With e-prescribing finally reaching some critical mass here in 2010, this is an important discussion point. A decade ago (in a different prescription environment), the manufacturers were very excited about the opportunity to help drive formulary choice and have messaging to the prescriber during the drug selection process. Now, I think there are two major impacts related to the manufacturers:
Formulary / Clinical Management
From a PBM perspective, the “holy grail” of eRx is that they can push decisioning and information to the point-of-prescribing (i.e., the physician’s office). This should make it easier to drive formulary utilization (brand and generic) and also implement more utilization management programs (i.e., step therapy, prior authorization, quantity level limits).
Depending on what research you look at, anywhere from 10-30% of prescriptions that are written are never filled (for a variety of reasons). Let’s assume all of those have a reasonable chance of being filled.
So, on the one hand, from a brand manufacturer perspective, I’m likely to have less and less ability to influence choice of prescriptions through detailing and DTC advertising…leading to a higher generic fill rate. Although if I am the drug on formulary, I’m more likely to be chosen.
On the other hand, I’m likely to get more claims.
So, how does this work out mathematically? I have no idea, but here’s my thoughts.
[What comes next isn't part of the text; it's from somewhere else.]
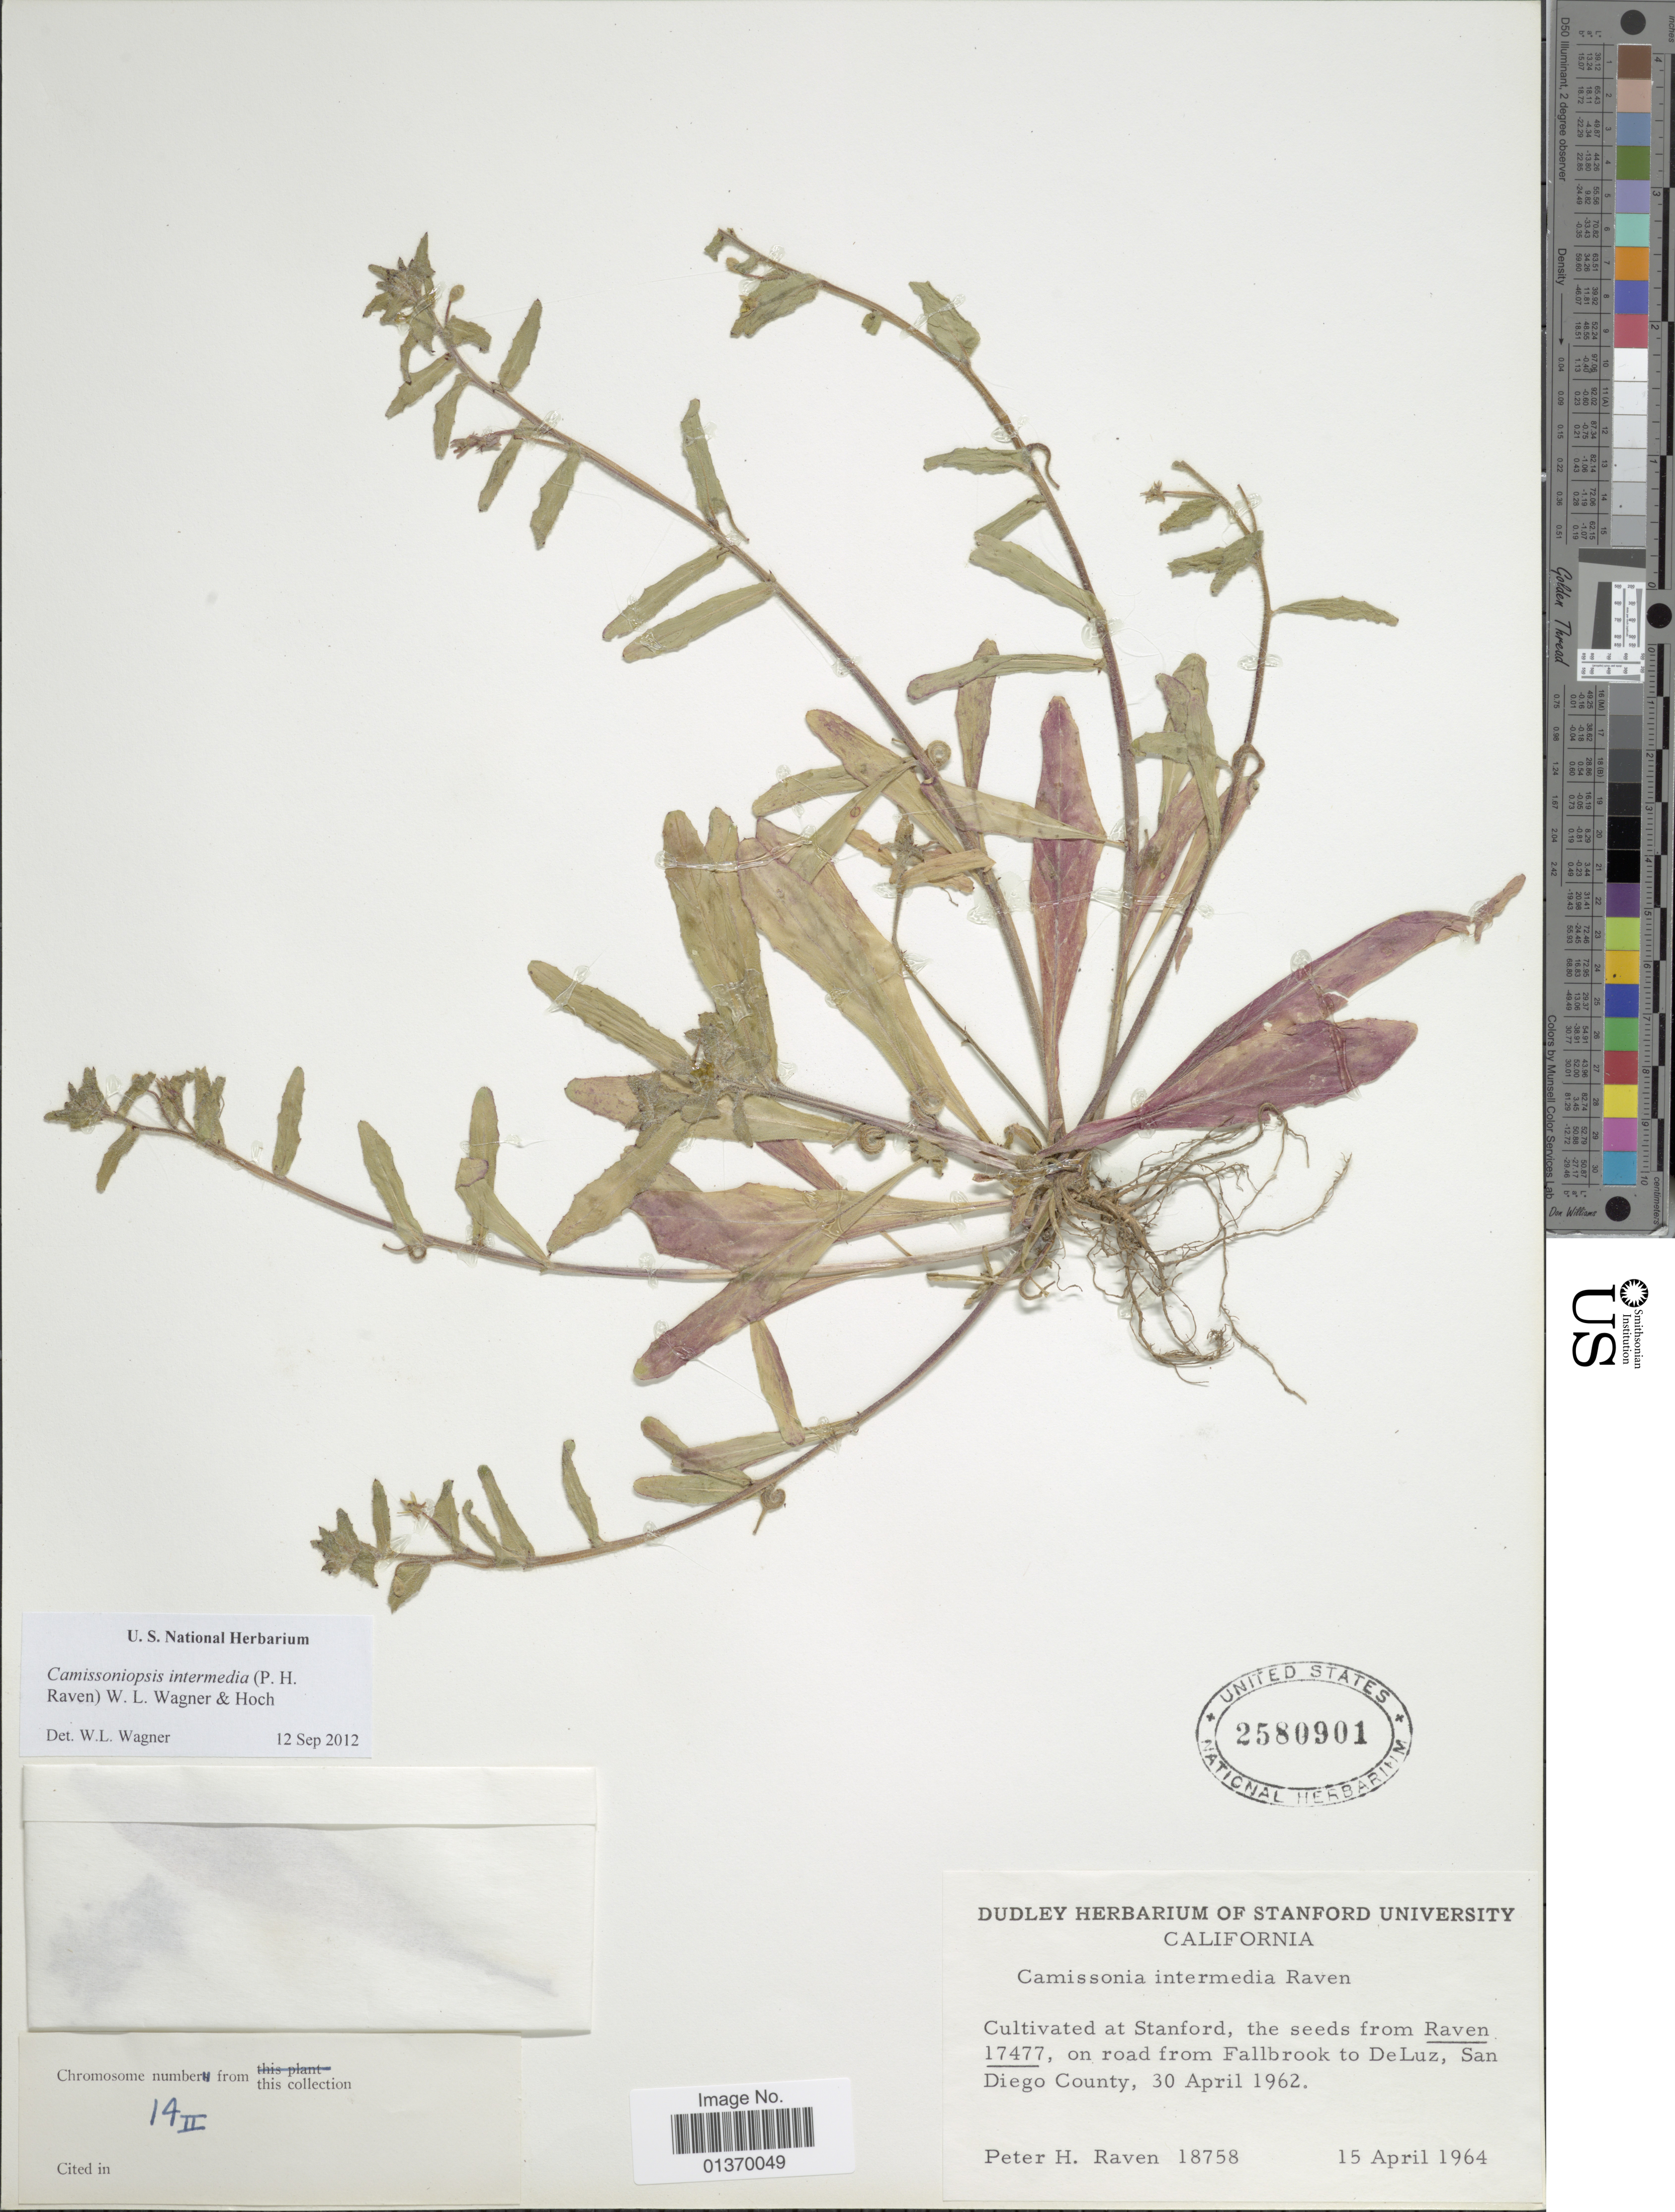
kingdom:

- 70% generic fill rate today
- 85-90% generic fill rate is probably clinically possible between today’s generics and those coming off patent in the next few years
- So, out of every 100 claims today, there would be 15 less brand Rxs. BUT, I would assume most of this would happen without eRx so let’s assume the technology either accelerates or drives an additional 5% generic fill rate. They lose 5 brand Rxs due to eRx.
- 100 claims today goes to 120 claims (taking the midpoint) when capturing all the Rxs written (and getting them to fill by addressing their barriers)
- They get 10% of the net new 20 claims…which is only 2 claims.
- So, they are down 3 claims.
BUT…Don’t forget that the brand manufacturers make ~50% of the generics in the US. So, of the 23 net new generics (5 + 18), they get 11 new claims. This is a net positive of 8 claims (per 100) although at a different profit mix.
So, assuming 3.3B prescriptions claims per year in the US, this means a growth of 264M claims per year (8%) but they are trading brand claims which should be more profitable for generic claims.
Someone will have to help me understand if this is good or bad.